#### The problem
Rewrite the listing below as a numbered list, skipping blank lines and leaving out the pictures.
┌─ Dataset excerpts
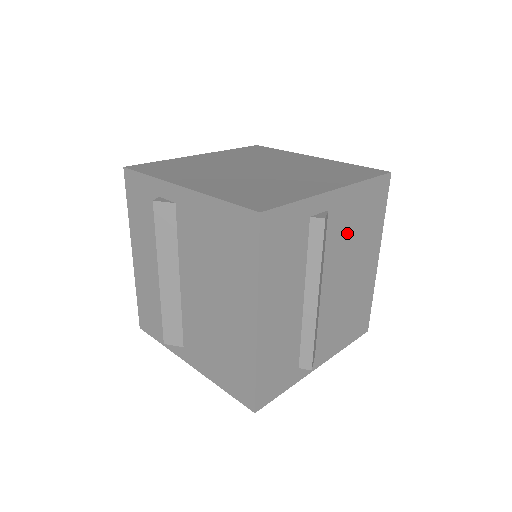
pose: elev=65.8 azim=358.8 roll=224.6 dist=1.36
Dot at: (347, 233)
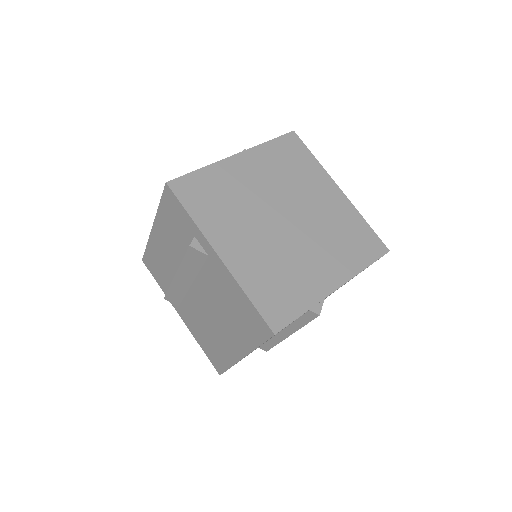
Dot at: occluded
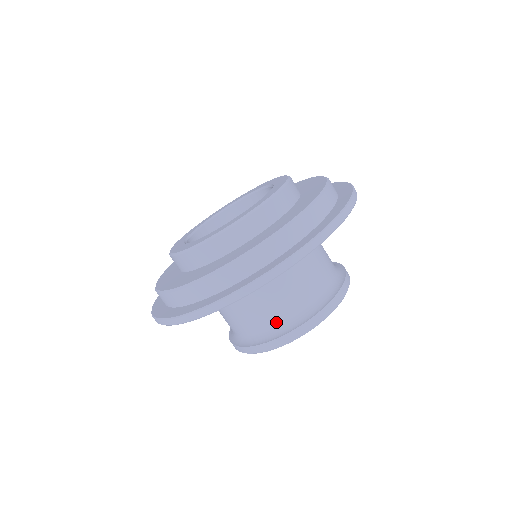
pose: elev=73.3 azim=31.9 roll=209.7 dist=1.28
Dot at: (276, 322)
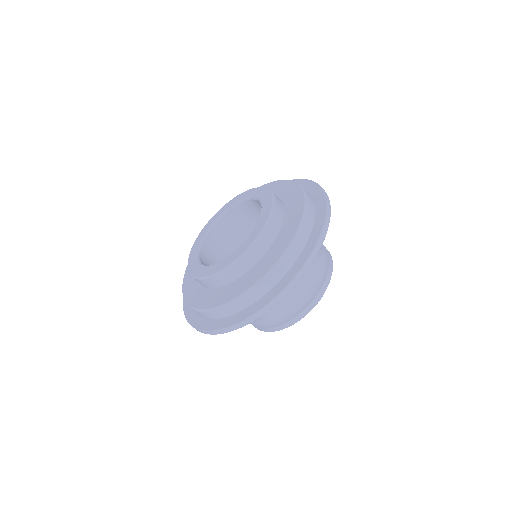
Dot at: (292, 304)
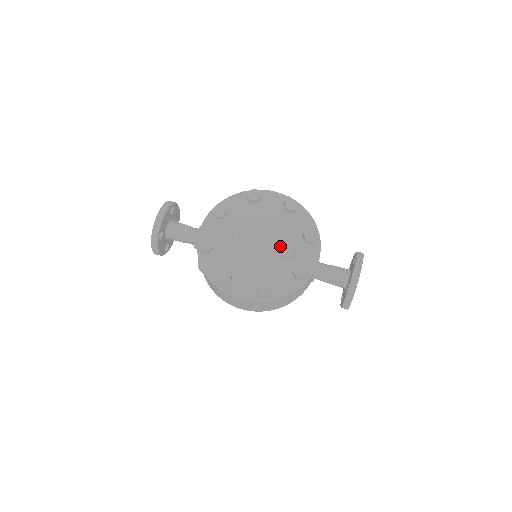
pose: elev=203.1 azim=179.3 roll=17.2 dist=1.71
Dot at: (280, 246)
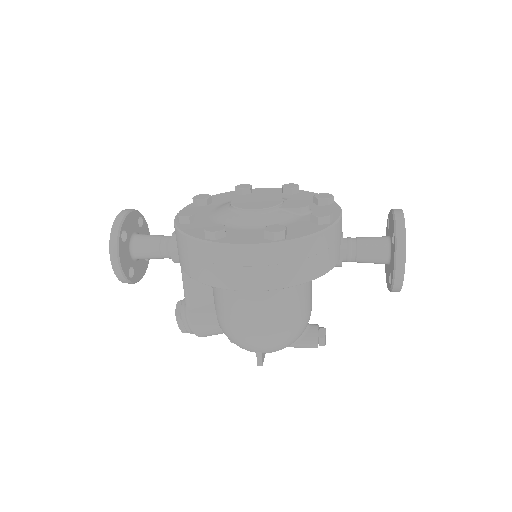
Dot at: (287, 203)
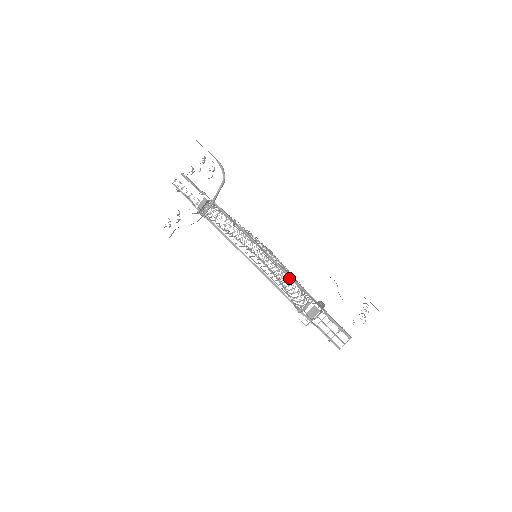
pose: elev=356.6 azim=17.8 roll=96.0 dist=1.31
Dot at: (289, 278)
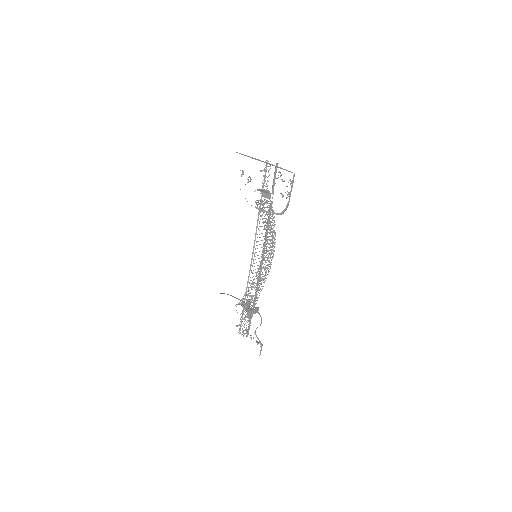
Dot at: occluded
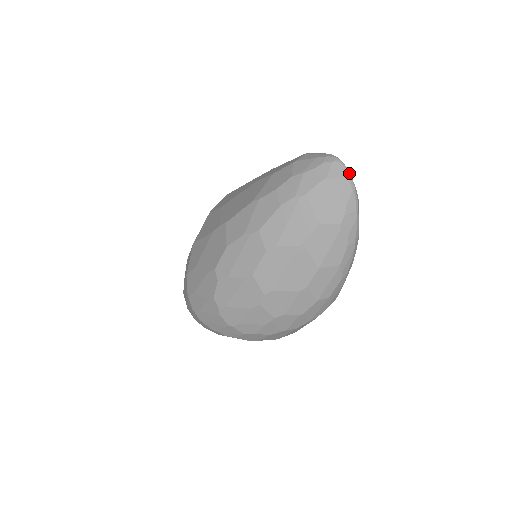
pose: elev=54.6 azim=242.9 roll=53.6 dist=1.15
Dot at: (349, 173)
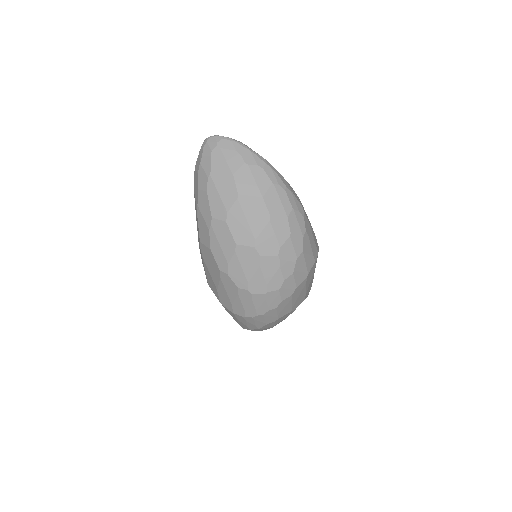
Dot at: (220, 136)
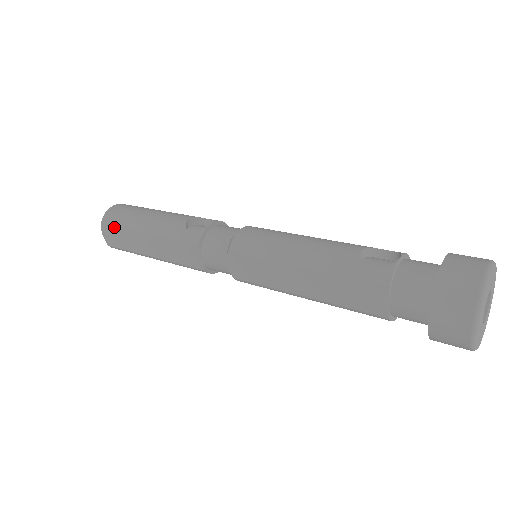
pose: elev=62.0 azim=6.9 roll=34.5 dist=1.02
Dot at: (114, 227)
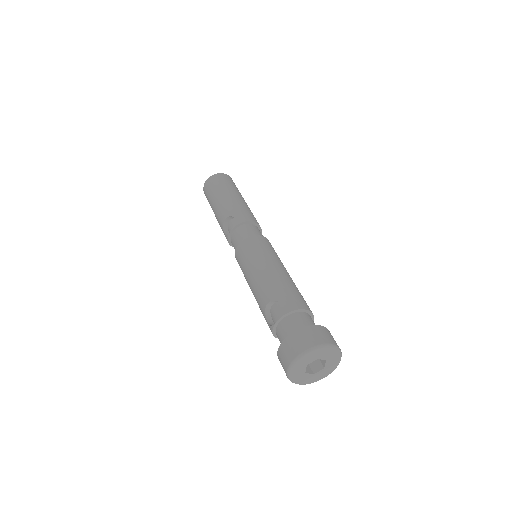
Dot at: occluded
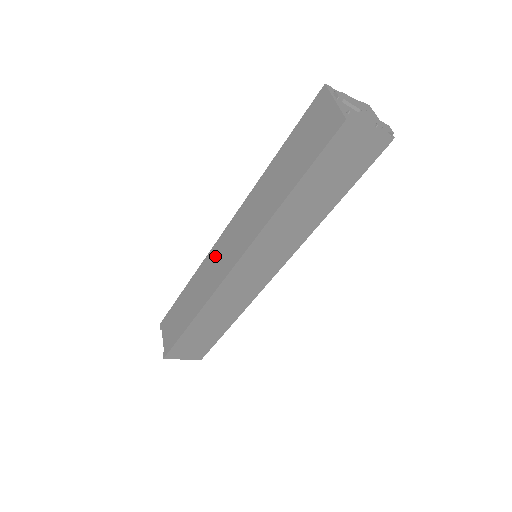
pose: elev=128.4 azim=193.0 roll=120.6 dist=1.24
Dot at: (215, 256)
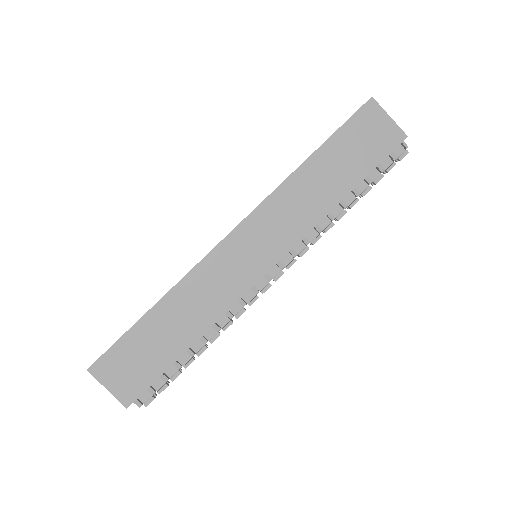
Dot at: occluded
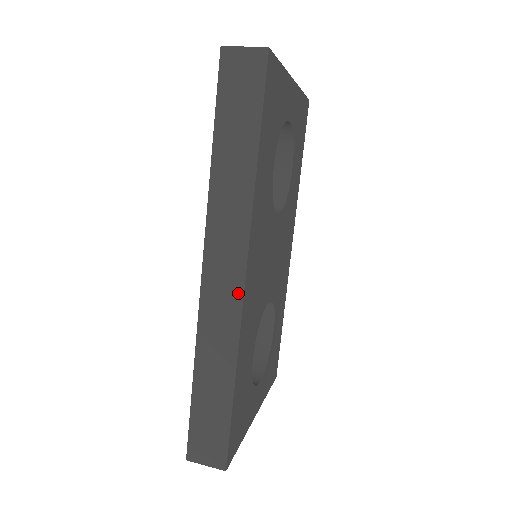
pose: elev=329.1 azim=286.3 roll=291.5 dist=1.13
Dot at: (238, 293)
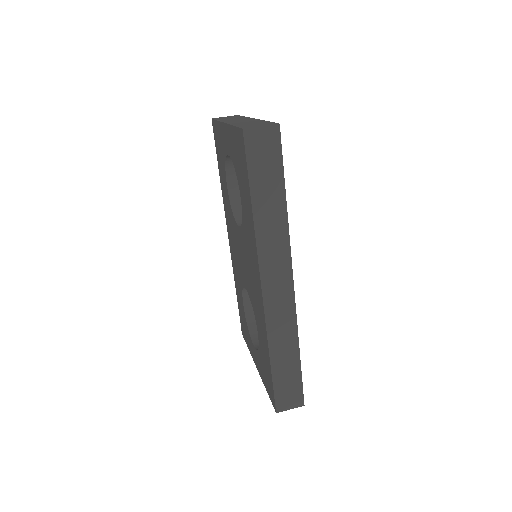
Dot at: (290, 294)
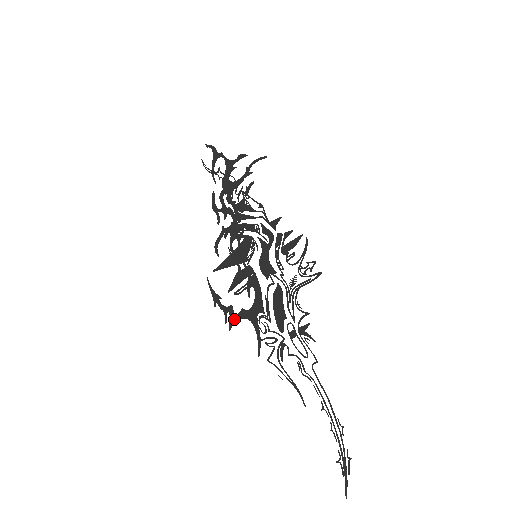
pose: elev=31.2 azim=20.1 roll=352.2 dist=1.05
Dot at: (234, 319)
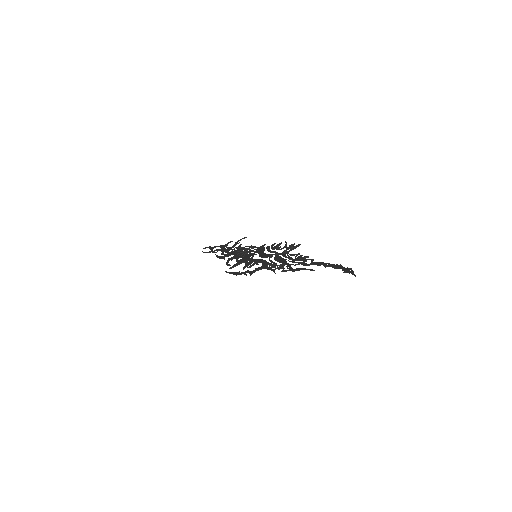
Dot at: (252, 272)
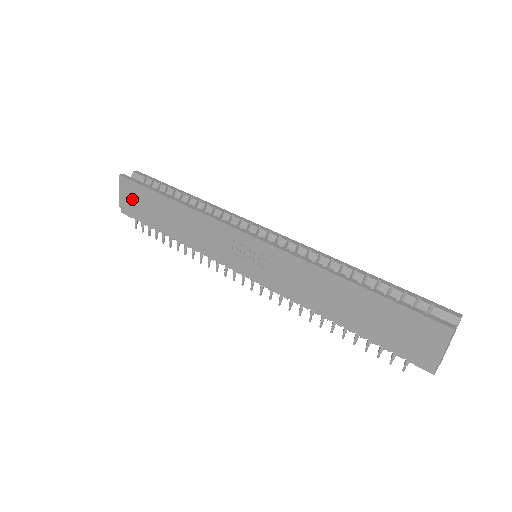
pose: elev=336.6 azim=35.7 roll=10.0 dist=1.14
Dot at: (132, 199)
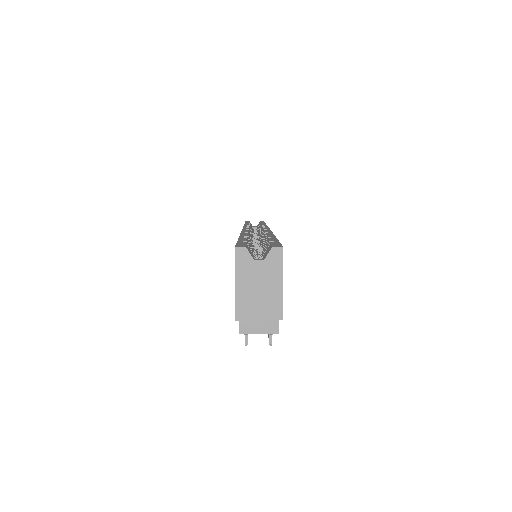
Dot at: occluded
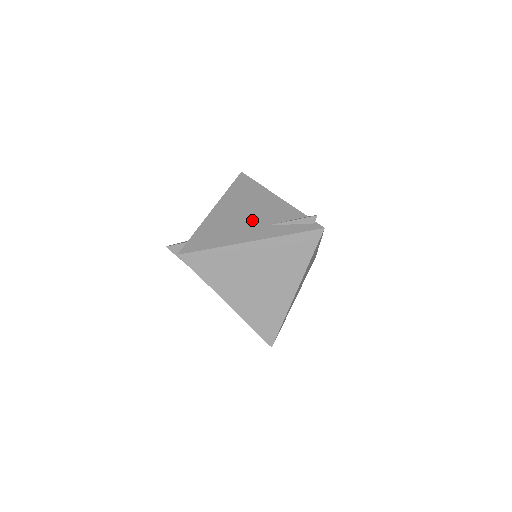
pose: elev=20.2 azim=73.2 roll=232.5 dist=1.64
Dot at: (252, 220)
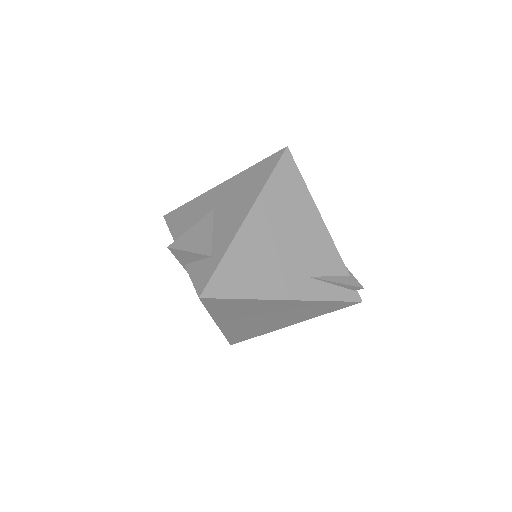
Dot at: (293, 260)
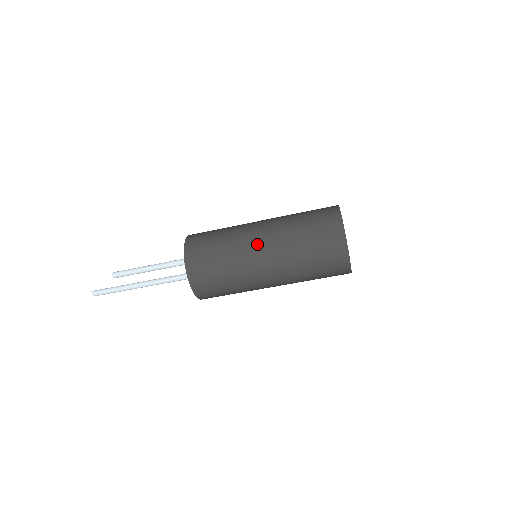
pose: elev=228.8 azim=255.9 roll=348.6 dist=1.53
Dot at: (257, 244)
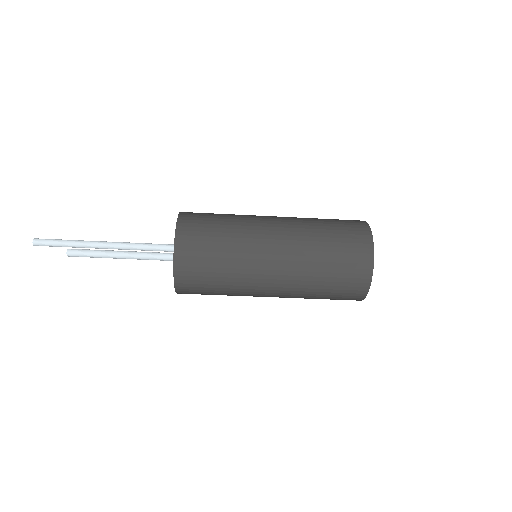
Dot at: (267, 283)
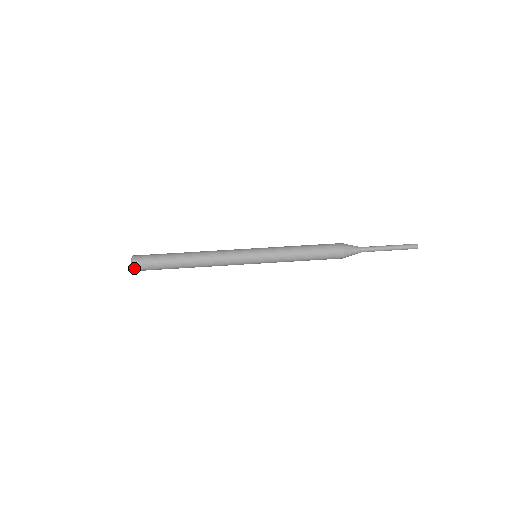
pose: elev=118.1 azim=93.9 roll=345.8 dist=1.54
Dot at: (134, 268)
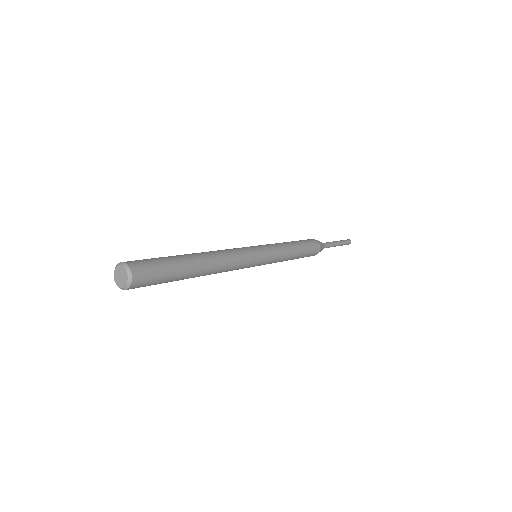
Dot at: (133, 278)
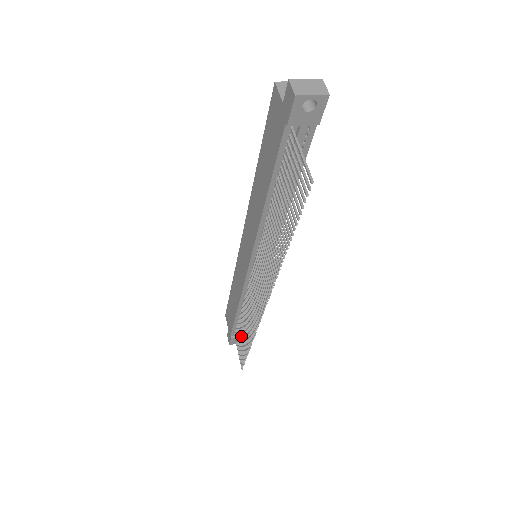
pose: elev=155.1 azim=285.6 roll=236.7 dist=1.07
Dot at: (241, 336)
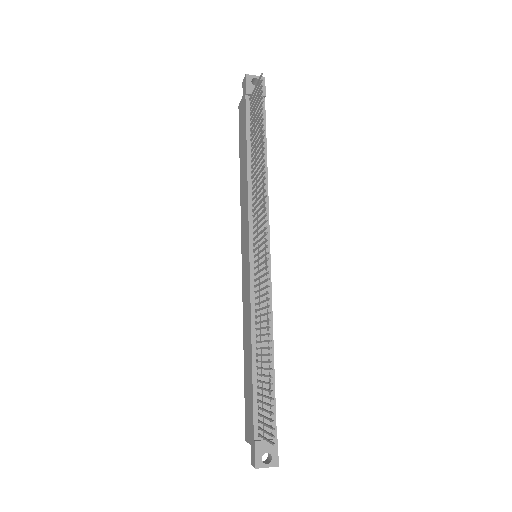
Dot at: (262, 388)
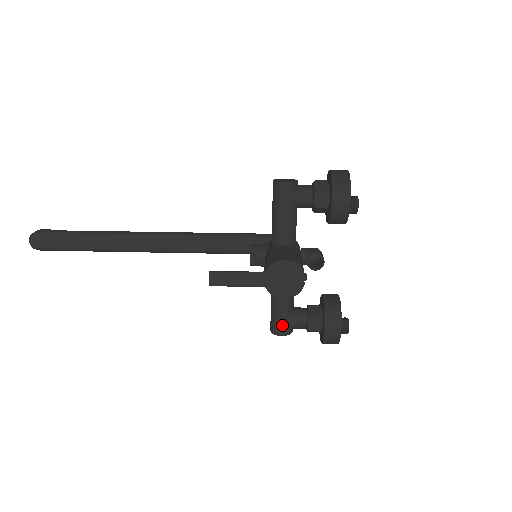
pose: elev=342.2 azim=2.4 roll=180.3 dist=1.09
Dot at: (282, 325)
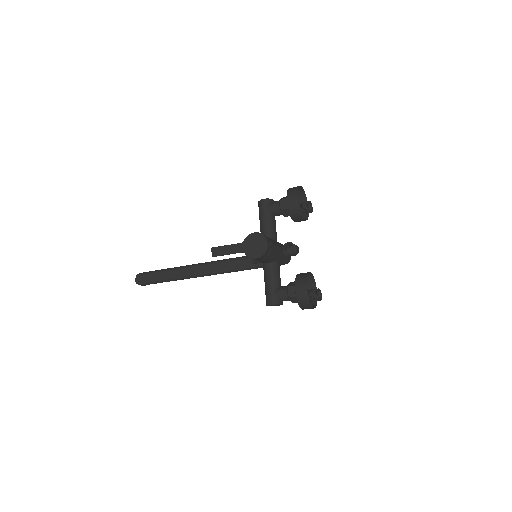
└─
#### Answer to this problem
1. pose: elev=65.8 azim=358.8 roll=224.6 dist=1.36
2. Dot at: (347, 233)
3. Dot at: occluded
4. pose: elev=73.3 azim=31.9 roll=209.7 dist=1.28
5. Dot at: (276, 322)
6. Dot at: (292, 304)
7. pose: elev=203.1 azim=179.3 roll=17.2 dist=1.71
8. Dot at: (280, 246)
9. Dot at: (287, 203)
10. pose: elev=356.6 azim=17.8 roll=96.0 dist=1.31
11. Dot at: (289, 278)
12. Dot at: occluded
13. pose: elev=54.6 azim=242.9 roll=53.6 dist=1.15
14. Dot at: (349, 173)
15. Dot at: (220, 136)
16. pose: elev=62.0 azim=6.9 roll=34.5 dist=1.02
17. Dot at: (114, 227)
18. Dot at: occluded
19. pose: elev=128.4 azim=193.0 roll=120.6 dist=1.24
20. Dot at: (215, 256)
21. Dot at: occluded
22. pose: elev=329.1 azim=286.3 roll=291.5 dist=1.13
23. Dot at: (238, 293)
24. Dot at: (290, 294)
25. pose: elev=31.2 azim=20.1 roll=352.2 dist=1.05
26. Dot at: (234, 319)
27. Dot at: (252, 272)
28. pose: elev=336.6 azim=35.7 roll=10.0 dist=1.14
29. Dot at: (132, 199)
30. Dot at: occluded
31. pose: elev=20.2 azim=73.2 roll=232.5 dist=1.64
32. Dot at: (252, 220)
33. Dot at: (293, 260)
34. pose: elev=228.8 azim=255.9 roll=348.6 dist=1.53
35. Dot at: (257, 244)
36. Dot at: (267, 283)
37. pose: elev=118.1 azim=93.9 roll=345.8 dist=1.54
38. Dot at: (134, 268)
39. Dot at: (133, 278)
40. pose: elev=155.1 azim=285.6 roll=236.7 dist=1.07
41. Dot at: (241, 336)
42. Dot at: (262, 388)
43. pose: elev=342.2 azim=2.4 roll=180.3 dist=1.09
44. Dot at: (282, 325)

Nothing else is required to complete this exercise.